Bubble Sort¶

Formally analyzed by Kenneth E. Iverson (1962)

Bubble Sort is one of the simplest sorting algorithms based on the Comparison paradigm. While rarely used in real-world production systems due to its inefficiency with large datasets, it is fundamental for educational purposes and understanding algorithmic sorting mechanics.

🧱 Properties¶

Property	Value	Notes
Worst-case time	\(\mathcal{O}(n^2)\)	Occurs when array is reverse sorted
Average-case time	\(\mathcal{O}(n^2)\)
Best-case time	\(\mathcal{O}(n)\)	Occurs when array is already sorted (optimized version)
Space complexity	\(\mathcal{O}(1)\)	Auxiliary space (swapping variable)
Stable	Yes	Preserves order of equal elements
In-place	Yes	Does not require extra memory

💡 How it works¶

The core idea of Bubble Sort is to repeatedly step through the list, compare adjacent elements, and swap them if they are in the wrong order. This process is repeated until the list is sorted.

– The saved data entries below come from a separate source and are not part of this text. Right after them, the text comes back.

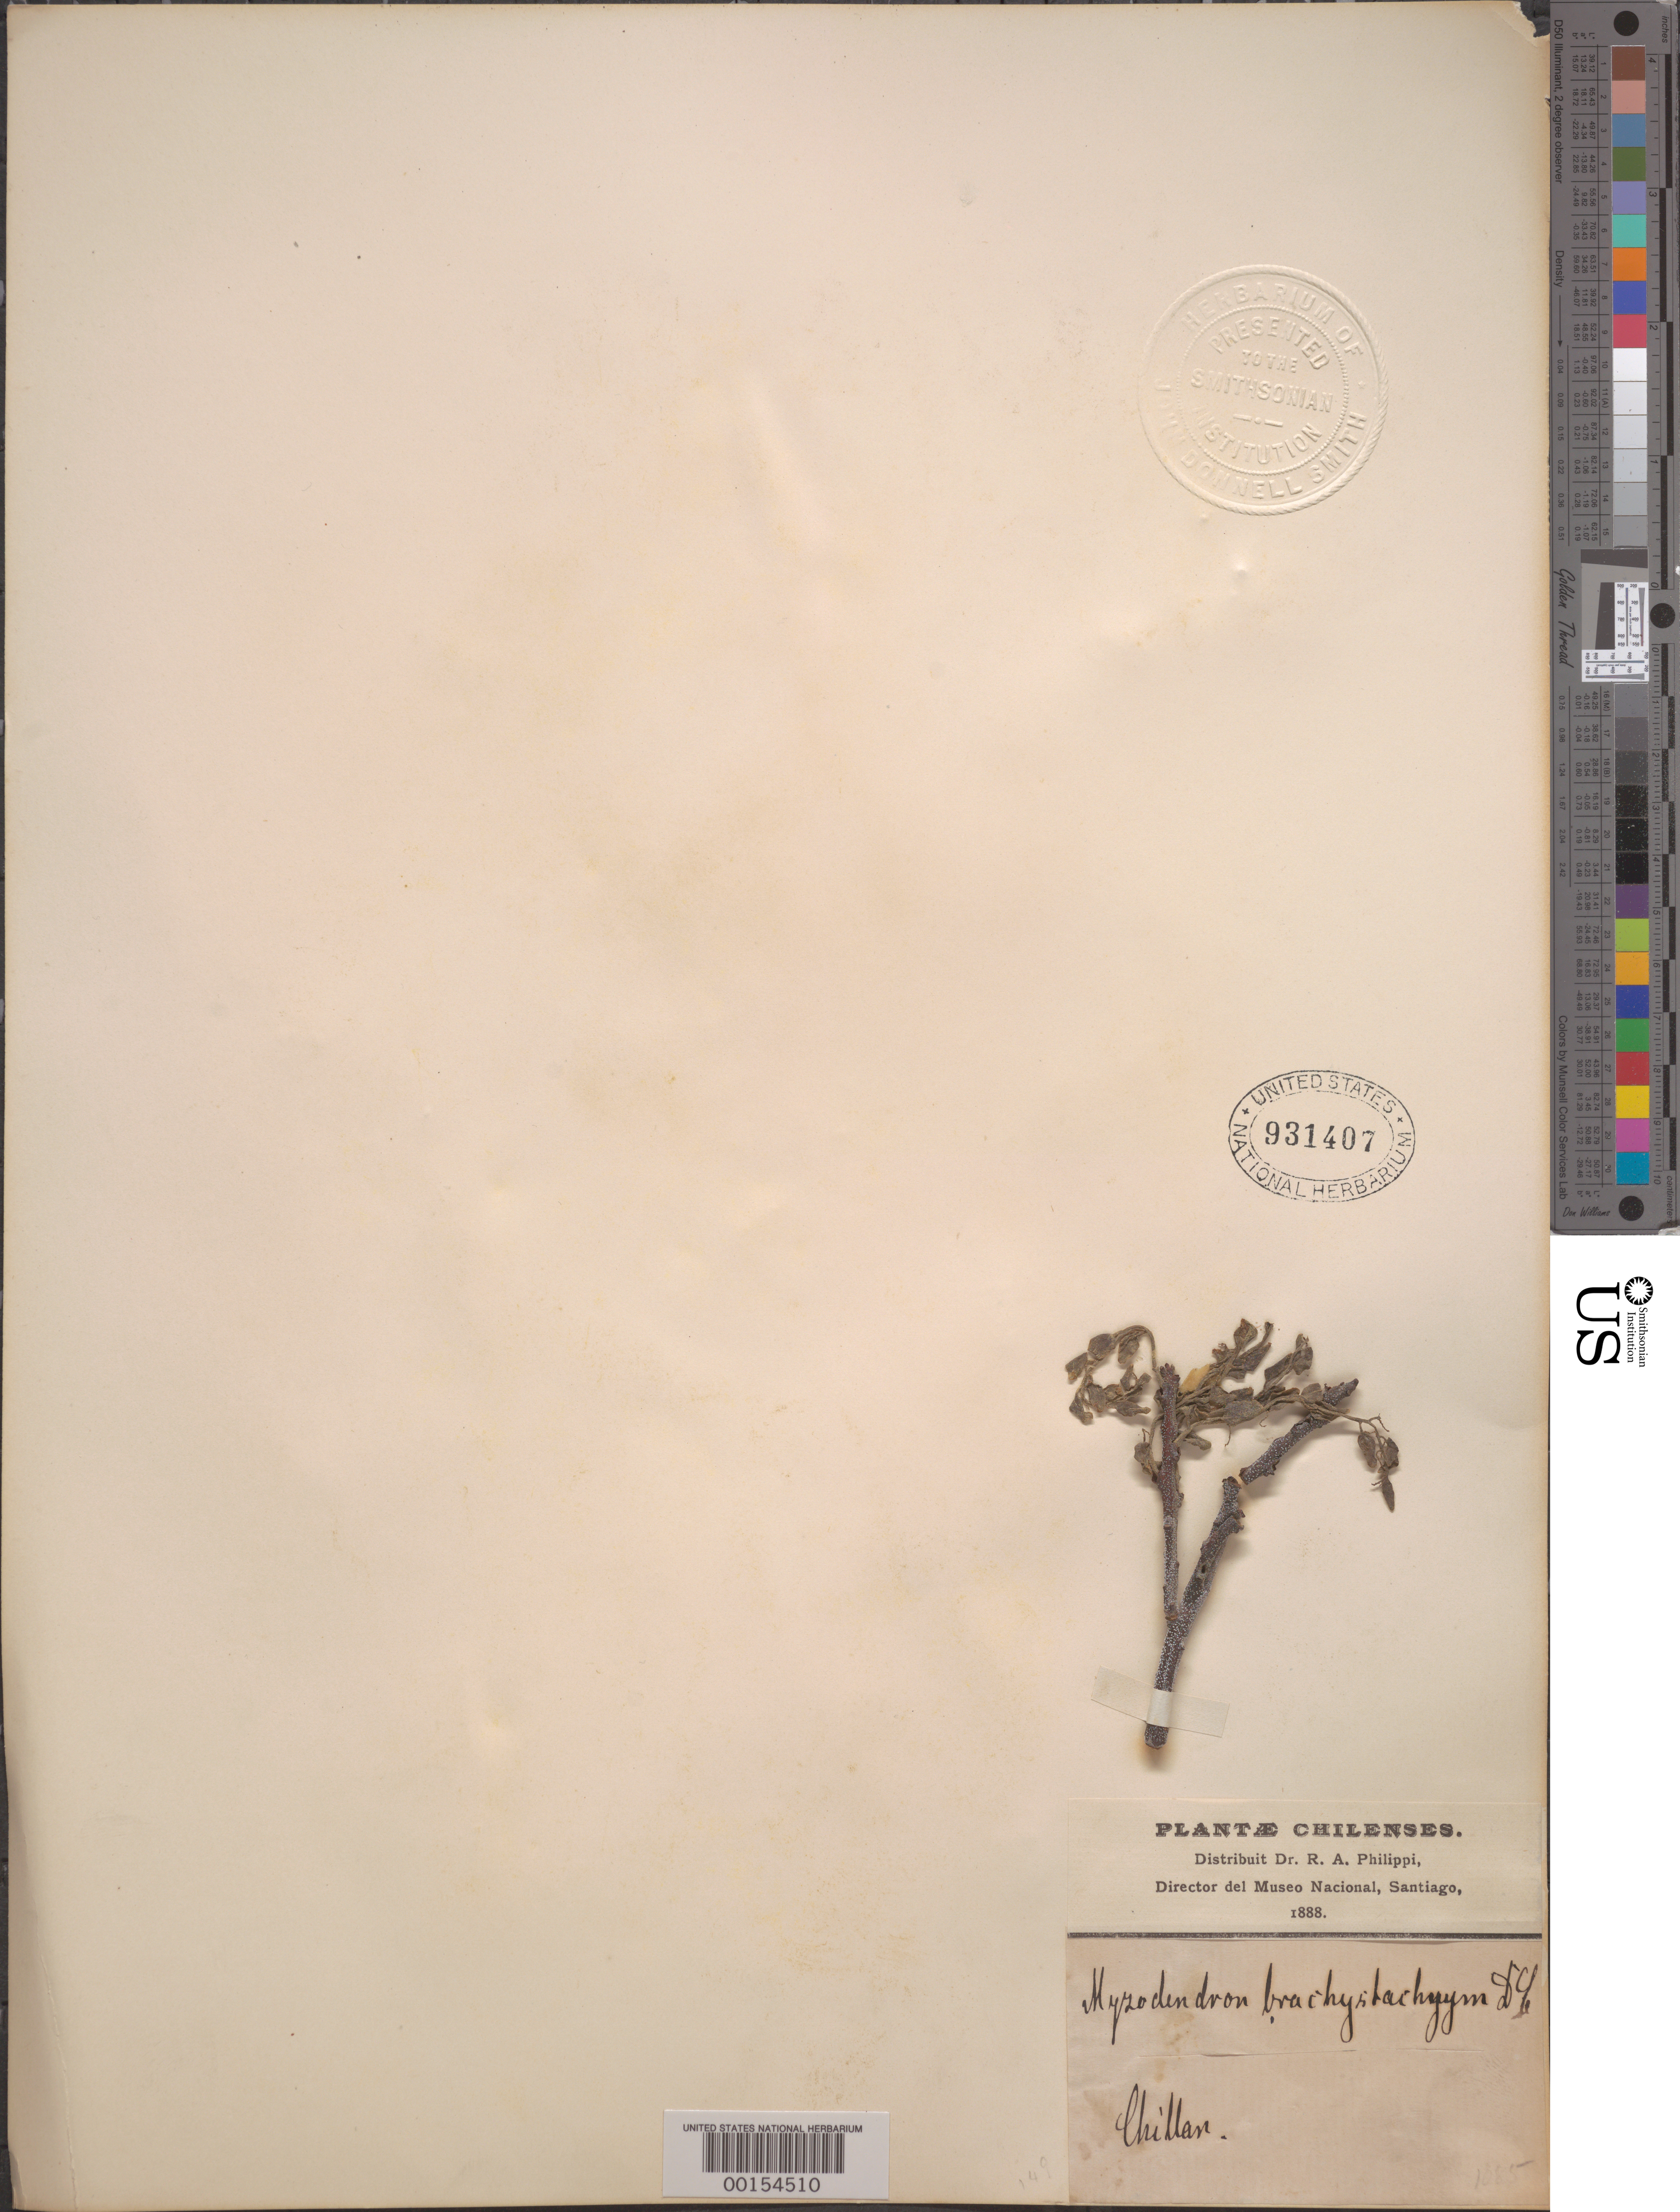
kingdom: Plantae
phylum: Tracheophyta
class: Magnoliopsida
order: Santalales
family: Misodendraceae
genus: Misodendrum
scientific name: Misodendrum brachystachyum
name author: DC.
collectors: ex. herb. R.A. Philippi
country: Chile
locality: Chillan.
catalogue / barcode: US 931407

Iterate: Start at the beginning of the array.
Compare & Swap: Compare the current element with the next one. If the current element is greater than the next, swap them.
Repeat: Continue this for the entire array. With each full pass, the largest remaining element "bubbles up" to its correct position at the end.

Visual Representation¶

graph TD
    A[Start Pass] --> B{"Compare A[i] > A[i+1]?"}
    B -- Yes --> C[Swap Elements]
    B -- No --> D[Move to next pair]
    C --> D
    D --> E{End of Array?}
    E -- No --> B
    E -- Yes --> F{Any swaps made?}
    F -- Yes --> A
    F -- No --> G[Sorted]
    style G fill:#f9f,stroke:#333,stroke-width:2px

⚙️ Implementation¶

The following implementation uses C++ Iterators. This makes the function generic and usable with std::vector, std::array, or standard C-arrays. It includes the standard optimization flag (swapped) to terminate early if the list is sorted.

Generic Implementation (Iterators)Usage Example

#include <vector>
#include <iterator>
#include <algorithm>

// Main Bubble Sort function
template<typename RandomIt, typename Compare = std::less<>>
void bubble_sort(RandomIt begin, RandomIt end, Compare comp = Compare{}) {
	auto const size = std::distance(begin, end);
	if (size < 2) return; // Base case: 0 or 1 element is already sorted

	bool swapped = true;
	
	// We decrease the range from the right as largest elements bubble to the end
	while (begin != end && swapped) {
		swapped = false;
		// Iterate through the unsorted portion
		for (auto it = begin; it != end - 1; ++it) {
			// If current > next (using custom comparator logic)
			// Note: comp(a, b) typically means a < b. 
			// We want to swap if b < a, which is comp(*(it+1), *it)
			if (comp(*(it + 1), *it)) {
				std::iter_swap(it, it + 1);
				swapped = true;
			}
		}
		--end; // The last element is now guaranteed to be in place
	}
}

int main() {
	std::vector<int> data = {64, 34, 25, 12, 22, 11, 90};

	// Sort using default comparison (ascending)
	bubble_sort(data.begin(), data.end());

	// Sort using a custom lambda (descending)
	bubble_sort(data.begin(), data.end(), [](int a, int b) {
		return a > b;
	});

	return 0;
}

🧠 Complexity Analysis¶

Bubble Sort time complexity is derived from the sum of comparisons needed. In the worst case, we make \(n-1\) comparisons, then \(n-2\), and so on.

\[ T(n) = \sum_{i=1}^{n-1} i \approx \frac{n(n-1)}{2} \]

Simplifying the arithmetic progression:

\[ T(n) = \mathcal{O}(n^2) \]

Performance Bottleneck

Because of the \(\mathcal{O}(n^2)\) complexity, Bubble Sort is highly inefficient for large datasets. Doubling the input size roughly quadruples the execution time. However, its Best-case time of \(\mathcal{O}(n)\) (when data is already sorted) gives it a slight edge over algorithms like Selection Sort in specific near-sorted scenarios.

🔍 Curiosities¶

Rabbits and Turtles: In Bubble Sort, large elements ("rabbits") move to the end of the array very quickly, while small elements ("turtles") at the end move to the beginning very slowly (only one position per pass).
Cocktail Shaker Sort: This is a variation of Bubble Sort that solves the "turtle" problem by sorting in both directions (left-to-right, then right-to-left) on each pass.
Computer Graphics: Bubble sort is frequently used in demos to visualize sorting algorithms because the movement of data is easy to follow for the human eye compared to recursive algorithms like Merge Sort.

📚 References¶

Knuth, D. E. (1998). The Art of Computer Programming, Volume 3: Sorting and Searching. Addison-Wesley.
Iverson, K. E. (1962). A Programming Language. Wiley. (Early formal description).